ICF walls can have four- to six-hour fire resistance rating and negligible surface burning properties. The International Building Code: 2603.5.2 requires plastic foam insulation to be separated from the building interior by a thermal barrier, regardless of the fire barrier provided by the central concrete. Forms made from cement bonded – wood fibers, polystyrene beads, or air have a fire rating inherently.

Indoor air quality

Because they are generally constructed without a sheet plastic vapor barrier, ICF walls can regulate humidity levels, mitigate the potential for mold and facilitate a more comfortable interior while maintaining high thermal performance. Foams, however, can give off gasses, something that is not well studied.

Environmental sensitivity

ICF walls can be made with a variety of recycled materials that can minimize the environmental impact of the building. The large volume of concrete used in ICF walls has been criticized, as concrete production is a large contributor to greenhouse gas emissions.

Vermin

Because the entire interior space of ICF walls is continuously occupied they pose more difficulty for casual transit by insects and vermin. Additionally, while plastic foam forms can occasionally be tunneled through, interior concrete wall, and the Portland cement of cement-bonded type forms create a much more challenging barrier to insects and vermin than do walls made of wood.

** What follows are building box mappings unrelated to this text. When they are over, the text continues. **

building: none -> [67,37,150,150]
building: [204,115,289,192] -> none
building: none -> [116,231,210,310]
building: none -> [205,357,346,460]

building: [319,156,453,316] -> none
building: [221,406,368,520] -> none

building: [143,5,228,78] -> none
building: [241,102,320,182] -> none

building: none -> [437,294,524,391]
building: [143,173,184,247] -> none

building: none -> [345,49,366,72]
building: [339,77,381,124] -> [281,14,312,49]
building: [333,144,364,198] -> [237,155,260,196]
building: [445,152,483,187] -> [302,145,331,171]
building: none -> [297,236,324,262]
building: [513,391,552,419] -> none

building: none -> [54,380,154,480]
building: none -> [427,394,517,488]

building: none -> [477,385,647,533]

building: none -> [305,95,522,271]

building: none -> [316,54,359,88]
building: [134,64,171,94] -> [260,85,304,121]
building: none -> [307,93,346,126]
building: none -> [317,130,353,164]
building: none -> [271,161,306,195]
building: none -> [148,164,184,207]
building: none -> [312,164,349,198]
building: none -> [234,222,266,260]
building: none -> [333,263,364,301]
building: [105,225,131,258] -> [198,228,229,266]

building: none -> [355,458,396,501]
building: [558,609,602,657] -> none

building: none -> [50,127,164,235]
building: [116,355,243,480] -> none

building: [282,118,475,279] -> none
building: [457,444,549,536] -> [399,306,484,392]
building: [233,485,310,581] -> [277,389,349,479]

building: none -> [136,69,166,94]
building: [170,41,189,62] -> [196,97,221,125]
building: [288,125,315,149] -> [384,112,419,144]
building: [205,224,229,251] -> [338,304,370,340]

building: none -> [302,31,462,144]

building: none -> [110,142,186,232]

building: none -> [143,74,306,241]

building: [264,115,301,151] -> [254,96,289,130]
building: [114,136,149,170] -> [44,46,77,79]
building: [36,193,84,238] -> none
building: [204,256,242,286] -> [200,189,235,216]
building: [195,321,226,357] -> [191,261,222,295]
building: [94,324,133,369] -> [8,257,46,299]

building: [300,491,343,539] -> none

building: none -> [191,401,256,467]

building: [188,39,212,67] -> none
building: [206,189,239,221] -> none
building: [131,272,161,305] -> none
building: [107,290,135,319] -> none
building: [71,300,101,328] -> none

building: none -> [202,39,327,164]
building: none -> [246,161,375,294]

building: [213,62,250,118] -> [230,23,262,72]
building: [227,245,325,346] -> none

Building design considerations

When designing a building to be constructed with ICF walls, consideration must be given to supporting the weight of any walls not resting directly on other walls or the building's foundation. Consideration must also be given to the understanding that the load-bearing part of an ICF wall is the concrete, which, without special preparations, does not extend in any direction to the edge of the form. For grid and post & lintel systems, the placement of vertical members of the concrete must be organized in such a fashion as to properly transfer load from the lintel to the surface supporting the wall.
In Australia, ICF products are considered to be combustible as they have not passed AS 1530.1-1994 lab testing. Nevertheless they have achieved AS 1530.8.1-2007 accreditation for use in some bushfire prone areas. Their application is limited to low rise commercial & residential.

Building process

ICF construction is less demanding, owing to its modularity. Less-skilled labor can be employed to lay the ICF forms, though careful consideration must be made when pouring the concrete to make sure it consolidates fully and cures evenly without cracking. Unlike traditional wood beam construction, no additional structural support other than temporary scaffolding is required for openings, doors, windows, or utilities, though modifying the structure after the concrete cures requires special concrete cutting tools.

Floors and foundations

ICF walls are conventionally placed on a monolithic slab with embedded rebar dowels connecting the walls to the foundation.
ICF decking is becoming an increasingly popular addition to general ICF wall construction. ICF decking weighs up to 40% less than standard concrete flooring and provides superior insulation. ICF decking can also be designed in conjunction with ICF walls to form a continuous monolithic structure joined together by rebar. ICF deck roofs are popular in storm-areas, but it is harder to build complex roof shapes and concrete can be poured only up to a point on angled surfaces, often 7:12 maximum pitch.